§ **Required action**
In the entries below, filter for the word "APERTURE" and copy every matching line.

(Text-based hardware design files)
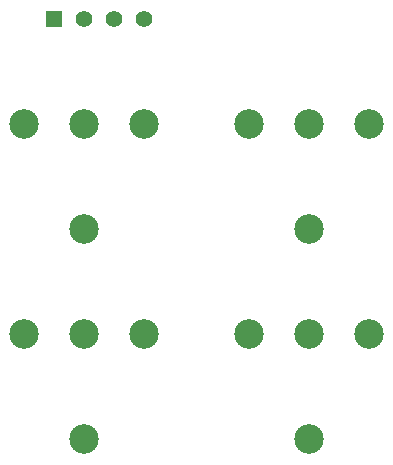
<source format=gtl>
G04 (created by PCBNEW (2013-07-07 BZR 4022)-stable) date 21/11/2015 23:20:12*
%MOIN*%
G04 Gerber Fmt 3.4, Leading zero omitted, Abs format*
%FSLAX34Y34*%
G01*
G70*
G90*
G04 APERTURE LIST*
%ADD10C,0.00393701*%
%ADD11R,0.055X0.055*%
%ADD12C,0.055*%
%ADD13C,0.0984252*%
G04 APERTURE END LIST*
G54D10*
G54D11*
X57500Y-31500D03*
G54D12*
X58500Y-31500D03*
X59500Y-31500D03*
X60500Y-31500D03*
G54D13*
X60500Y-35000D03*
X56500Y-35000D03*
X58500Y-38500D03*
X58500Y-35000D03*
X68000Y-35000D03*
X64000Y-35000D03*
X66000Y-38500D03*
X66000Y-35000D03*
X60500Y-42000D03*
X56500Y-42000D03*
X58500Y-45500D03*
X58500Y-42000D03*
X68000Y-42000D03*
X64000Y-42000D03*
X66000Y-45500D03*
X66000Y-42000D03*
M02*

</source>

§ **Written solution**
G04 APERTURE LIST*
G04 APERTURE END LIST*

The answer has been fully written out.